What is required :: Every line below that contains the word "order" must be copied.

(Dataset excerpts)

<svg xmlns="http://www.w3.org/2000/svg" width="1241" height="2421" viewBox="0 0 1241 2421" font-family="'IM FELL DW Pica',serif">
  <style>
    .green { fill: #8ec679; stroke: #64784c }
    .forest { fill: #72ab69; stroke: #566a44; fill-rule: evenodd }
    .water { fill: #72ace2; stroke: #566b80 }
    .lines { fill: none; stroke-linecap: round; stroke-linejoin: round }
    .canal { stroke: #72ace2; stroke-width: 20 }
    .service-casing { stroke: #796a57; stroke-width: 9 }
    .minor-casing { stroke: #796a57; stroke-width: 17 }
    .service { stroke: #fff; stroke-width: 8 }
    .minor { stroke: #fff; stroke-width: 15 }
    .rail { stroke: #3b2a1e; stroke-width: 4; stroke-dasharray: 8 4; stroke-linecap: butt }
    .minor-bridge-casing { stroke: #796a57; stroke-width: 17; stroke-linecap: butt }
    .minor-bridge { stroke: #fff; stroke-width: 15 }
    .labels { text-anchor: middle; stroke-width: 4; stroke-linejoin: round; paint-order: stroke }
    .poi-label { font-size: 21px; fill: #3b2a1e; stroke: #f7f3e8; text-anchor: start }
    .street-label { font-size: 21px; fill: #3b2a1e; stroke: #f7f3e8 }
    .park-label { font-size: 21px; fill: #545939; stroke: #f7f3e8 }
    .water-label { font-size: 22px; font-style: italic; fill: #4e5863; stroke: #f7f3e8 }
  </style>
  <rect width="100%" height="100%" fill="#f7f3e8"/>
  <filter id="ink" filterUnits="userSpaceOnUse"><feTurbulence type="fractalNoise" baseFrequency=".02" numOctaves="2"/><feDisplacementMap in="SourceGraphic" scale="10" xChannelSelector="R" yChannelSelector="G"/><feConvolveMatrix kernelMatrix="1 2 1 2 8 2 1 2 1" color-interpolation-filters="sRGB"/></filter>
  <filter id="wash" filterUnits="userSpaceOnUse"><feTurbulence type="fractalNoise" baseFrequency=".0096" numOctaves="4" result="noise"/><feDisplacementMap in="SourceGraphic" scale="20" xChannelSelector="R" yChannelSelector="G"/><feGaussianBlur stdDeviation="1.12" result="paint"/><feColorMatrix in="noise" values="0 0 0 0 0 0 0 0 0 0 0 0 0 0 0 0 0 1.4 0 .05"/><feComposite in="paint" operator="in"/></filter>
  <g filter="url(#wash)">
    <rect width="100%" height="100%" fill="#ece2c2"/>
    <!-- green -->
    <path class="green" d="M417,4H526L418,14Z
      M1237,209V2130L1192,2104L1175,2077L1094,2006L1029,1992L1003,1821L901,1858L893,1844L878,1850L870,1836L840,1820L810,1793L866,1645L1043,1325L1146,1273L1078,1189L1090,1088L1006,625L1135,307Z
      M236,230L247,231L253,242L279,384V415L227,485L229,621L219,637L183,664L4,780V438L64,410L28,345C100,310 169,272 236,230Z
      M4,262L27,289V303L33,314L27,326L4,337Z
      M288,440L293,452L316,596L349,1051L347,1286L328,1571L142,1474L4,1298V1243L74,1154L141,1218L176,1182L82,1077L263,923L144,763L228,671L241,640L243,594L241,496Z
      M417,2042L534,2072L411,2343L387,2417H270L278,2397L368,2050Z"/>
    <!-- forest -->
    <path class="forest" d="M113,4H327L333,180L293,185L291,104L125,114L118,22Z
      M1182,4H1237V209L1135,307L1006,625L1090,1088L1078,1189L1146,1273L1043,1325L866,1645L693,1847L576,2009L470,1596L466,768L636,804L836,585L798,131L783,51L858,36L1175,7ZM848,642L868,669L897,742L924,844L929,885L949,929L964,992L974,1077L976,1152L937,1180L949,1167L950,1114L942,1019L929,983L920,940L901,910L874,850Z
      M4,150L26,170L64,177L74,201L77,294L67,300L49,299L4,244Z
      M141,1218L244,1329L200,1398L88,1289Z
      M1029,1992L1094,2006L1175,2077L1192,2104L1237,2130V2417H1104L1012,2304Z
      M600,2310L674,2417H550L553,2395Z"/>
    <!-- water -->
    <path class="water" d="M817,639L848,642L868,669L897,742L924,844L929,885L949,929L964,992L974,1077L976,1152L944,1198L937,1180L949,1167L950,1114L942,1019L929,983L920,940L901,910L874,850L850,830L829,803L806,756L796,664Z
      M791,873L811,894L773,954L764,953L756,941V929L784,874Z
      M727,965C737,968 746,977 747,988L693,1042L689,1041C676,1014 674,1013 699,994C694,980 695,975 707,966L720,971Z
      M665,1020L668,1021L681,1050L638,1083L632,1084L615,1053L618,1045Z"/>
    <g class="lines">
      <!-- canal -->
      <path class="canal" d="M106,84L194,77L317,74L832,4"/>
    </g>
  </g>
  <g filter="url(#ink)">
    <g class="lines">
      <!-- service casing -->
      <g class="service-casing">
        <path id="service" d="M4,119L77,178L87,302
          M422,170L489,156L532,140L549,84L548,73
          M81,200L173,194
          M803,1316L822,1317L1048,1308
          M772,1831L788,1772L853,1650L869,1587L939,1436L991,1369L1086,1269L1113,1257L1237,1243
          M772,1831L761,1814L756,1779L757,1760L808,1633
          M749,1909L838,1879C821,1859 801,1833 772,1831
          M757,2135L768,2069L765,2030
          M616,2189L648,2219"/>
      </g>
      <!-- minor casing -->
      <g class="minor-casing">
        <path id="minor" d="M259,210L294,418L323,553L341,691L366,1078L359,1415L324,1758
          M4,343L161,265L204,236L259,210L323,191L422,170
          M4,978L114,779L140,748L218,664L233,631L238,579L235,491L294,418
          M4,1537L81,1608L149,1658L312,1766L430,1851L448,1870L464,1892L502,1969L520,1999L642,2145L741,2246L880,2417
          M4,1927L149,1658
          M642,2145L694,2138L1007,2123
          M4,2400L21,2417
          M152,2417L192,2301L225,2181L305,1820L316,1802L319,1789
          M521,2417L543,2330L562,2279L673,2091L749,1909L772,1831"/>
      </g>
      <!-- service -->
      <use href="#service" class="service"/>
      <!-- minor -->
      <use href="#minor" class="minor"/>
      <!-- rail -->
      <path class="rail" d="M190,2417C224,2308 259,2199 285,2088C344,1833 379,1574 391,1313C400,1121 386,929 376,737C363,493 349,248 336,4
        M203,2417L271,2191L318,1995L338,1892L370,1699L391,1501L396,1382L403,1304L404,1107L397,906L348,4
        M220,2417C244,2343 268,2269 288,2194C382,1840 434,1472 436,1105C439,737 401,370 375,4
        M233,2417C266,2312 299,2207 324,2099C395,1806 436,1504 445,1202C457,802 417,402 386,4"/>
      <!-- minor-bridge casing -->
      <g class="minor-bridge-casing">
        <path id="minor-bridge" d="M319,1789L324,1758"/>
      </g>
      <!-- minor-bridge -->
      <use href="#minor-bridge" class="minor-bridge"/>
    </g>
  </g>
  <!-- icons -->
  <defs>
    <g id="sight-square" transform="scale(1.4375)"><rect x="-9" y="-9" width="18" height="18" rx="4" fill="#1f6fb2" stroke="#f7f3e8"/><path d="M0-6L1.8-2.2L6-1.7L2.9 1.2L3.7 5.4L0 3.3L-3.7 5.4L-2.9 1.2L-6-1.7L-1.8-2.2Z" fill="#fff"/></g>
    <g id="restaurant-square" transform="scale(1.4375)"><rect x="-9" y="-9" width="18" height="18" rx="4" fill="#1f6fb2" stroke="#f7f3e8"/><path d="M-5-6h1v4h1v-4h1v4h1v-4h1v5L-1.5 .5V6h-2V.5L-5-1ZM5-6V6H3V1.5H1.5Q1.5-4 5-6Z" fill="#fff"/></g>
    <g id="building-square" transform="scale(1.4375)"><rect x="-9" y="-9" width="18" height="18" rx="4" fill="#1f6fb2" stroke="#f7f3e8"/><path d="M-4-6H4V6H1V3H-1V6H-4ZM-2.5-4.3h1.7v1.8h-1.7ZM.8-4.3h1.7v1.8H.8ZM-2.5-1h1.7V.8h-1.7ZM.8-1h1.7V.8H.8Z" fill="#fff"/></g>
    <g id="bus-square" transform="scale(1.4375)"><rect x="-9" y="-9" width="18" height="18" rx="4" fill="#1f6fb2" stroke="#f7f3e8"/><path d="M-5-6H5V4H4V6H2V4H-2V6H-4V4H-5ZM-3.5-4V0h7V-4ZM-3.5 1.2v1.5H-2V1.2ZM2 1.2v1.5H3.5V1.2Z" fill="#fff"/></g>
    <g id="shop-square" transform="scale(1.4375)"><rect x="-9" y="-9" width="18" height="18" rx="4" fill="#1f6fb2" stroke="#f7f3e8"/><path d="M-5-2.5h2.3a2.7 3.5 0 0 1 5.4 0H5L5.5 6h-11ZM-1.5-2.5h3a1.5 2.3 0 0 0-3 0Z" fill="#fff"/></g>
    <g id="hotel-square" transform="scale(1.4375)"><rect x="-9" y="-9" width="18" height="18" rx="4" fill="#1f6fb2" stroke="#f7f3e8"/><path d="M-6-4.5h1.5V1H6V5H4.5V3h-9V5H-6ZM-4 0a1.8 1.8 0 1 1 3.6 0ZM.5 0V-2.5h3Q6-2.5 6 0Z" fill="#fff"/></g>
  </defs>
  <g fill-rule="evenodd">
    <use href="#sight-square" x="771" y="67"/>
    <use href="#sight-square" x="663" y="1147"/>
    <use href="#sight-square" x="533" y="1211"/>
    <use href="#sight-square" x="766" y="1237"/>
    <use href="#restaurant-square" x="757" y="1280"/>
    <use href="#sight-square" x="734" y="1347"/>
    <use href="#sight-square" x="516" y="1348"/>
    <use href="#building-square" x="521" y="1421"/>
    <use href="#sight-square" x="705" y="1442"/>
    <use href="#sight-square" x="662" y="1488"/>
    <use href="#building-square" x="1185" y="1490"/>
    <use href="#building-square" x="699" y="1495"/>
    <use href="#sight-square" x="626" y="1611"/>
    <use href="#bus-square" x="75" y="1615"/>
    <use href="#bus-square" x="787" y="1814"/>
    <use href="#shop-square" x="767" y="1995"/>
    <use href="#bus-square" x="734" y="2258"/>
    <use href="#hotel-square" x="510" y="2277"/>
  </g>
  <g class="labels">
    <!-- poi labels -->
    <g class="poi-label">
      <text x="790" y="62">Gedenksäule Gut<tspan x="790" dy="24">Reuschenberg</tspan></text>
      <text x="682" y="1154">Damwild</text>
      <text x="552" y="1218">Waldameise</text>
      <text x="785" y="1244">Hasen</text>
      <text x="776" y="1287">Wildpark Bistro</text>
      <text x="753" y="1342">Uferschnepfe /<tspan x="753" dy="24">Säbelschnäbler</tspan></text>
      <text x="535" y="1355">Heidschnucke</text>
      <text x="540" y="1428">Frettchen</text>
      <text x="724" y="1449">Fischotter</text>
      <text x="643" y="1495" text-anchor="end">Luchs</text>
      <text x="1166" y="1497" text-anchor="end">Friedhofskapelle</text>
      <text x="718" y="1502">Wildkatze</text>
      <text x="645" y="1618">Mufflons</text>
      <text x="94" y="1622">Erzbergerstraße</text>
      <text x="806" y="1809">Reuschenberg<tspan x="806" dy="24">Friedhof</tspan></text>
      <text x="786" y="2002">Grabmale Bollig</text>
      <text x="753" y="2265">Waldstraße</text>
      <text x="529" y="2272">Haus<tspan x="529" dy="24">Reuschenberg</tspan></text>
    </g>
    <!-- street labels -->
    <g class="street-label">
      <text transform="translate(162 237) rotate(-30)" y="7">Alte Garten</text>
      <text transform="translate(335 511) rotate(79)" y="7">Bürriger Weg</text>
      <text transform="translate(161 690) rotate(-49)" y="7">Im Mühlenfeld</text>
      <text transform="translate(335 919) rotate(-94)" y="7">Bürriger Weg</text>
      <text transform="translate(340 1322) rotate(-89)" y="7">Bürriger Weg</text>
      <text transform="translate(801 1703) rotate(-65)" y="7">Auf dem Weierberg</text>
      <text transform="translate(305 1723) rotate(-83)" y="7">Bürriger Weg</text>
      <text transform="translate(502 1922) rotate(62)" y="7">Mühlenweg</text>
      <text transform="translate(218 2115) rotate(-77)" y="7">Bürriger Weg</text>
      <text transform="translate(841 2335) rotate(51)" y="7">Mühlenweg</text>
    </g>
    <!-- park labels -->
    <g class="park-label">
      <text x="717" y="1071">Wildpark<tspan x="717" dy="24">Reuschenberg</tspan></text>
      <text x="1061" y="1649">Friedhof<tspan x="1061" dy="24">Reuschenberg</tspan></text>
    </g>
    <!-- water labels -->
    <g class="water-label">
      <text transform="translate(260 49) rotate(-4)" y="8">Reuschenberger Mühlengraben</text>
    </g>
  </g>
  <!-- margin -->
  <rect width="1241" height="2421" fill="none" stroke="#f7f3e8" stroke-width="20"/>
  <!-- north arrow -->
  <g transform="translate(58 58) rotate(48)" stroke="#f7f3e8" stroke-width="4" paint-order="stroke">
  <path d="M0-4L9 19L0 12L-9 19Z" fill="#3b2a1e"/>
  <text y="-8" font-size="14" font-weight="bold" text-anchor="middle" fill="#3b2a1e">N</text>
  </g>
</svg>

Answer space ::
    .labels { text-anchor: middle; stroke-width: 4; stroke-linejoin: round; paint-order: stroke }
  <g transform="translate(58 58) rotate(48)" stroke="#f7f3e8" stroke-width="4" paint-order="stroke">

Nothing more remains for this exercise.